◆ Record excerpts

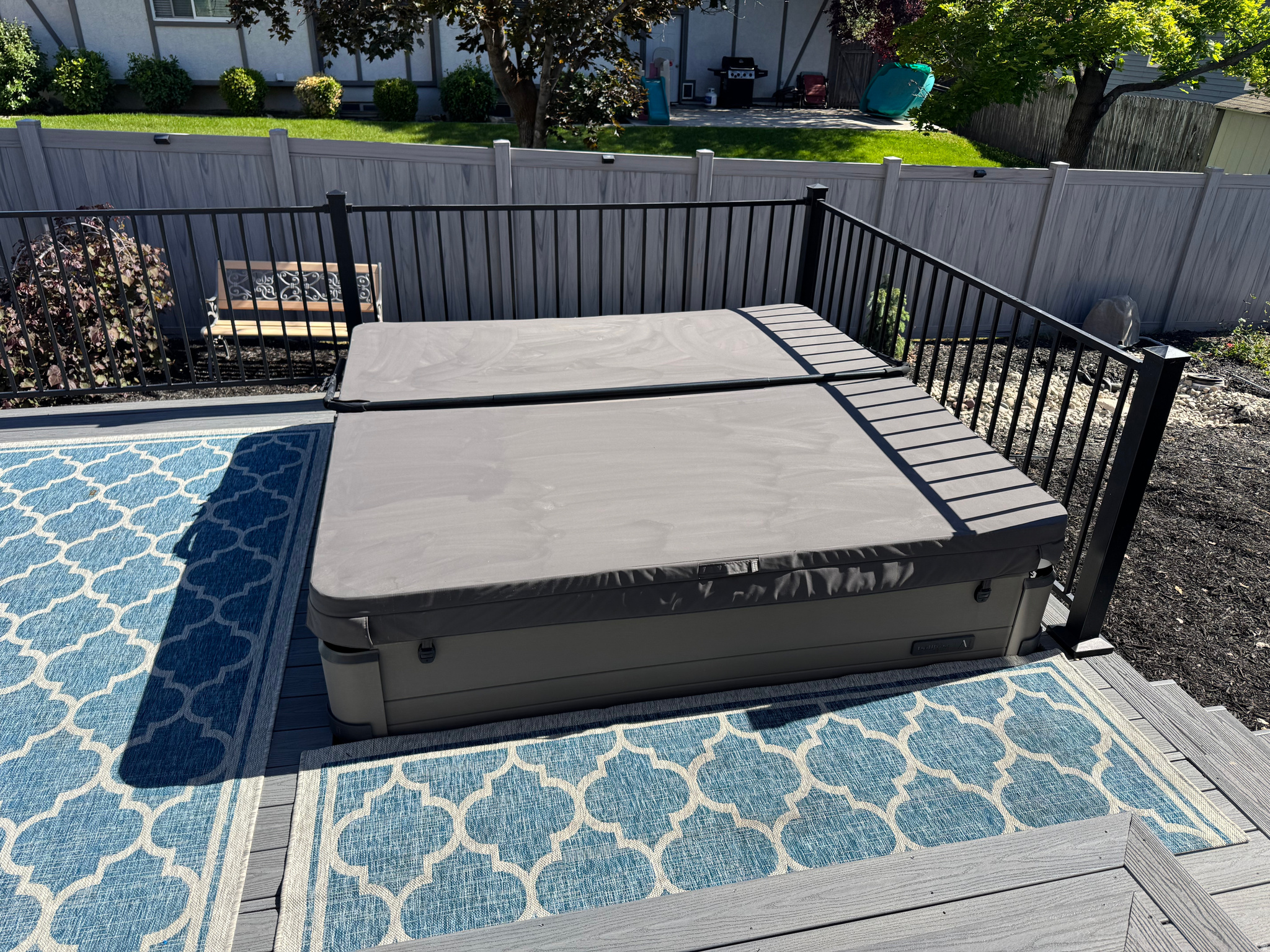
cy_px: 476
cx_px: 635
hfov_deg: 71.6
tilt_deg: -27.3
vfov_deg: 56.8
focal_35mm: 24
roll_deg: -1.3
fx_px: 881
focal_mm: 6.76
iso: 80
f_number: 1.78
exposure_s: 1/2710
...
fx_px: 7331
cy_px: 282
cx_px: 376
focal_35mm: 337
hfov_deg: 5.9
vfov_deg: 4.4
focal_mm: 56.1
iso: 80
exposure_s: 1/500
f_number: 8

◆ Task objective
Print exactly the lines above, between the one holding "hfov_deg: 71.6" and the one holding "exposure_s: 1/2710", inclusive, and nothing besides.

◆ Exercise output
hfov_deg: 71.6
tilt_deg: -27.3
vfov_deg: 56.8
focal_35mm: 24
roll_deg: -1.3
fx_px: 881
focal_mm: 6.76
iso: 80
f_number: 1.78
exposure_s: 1/2710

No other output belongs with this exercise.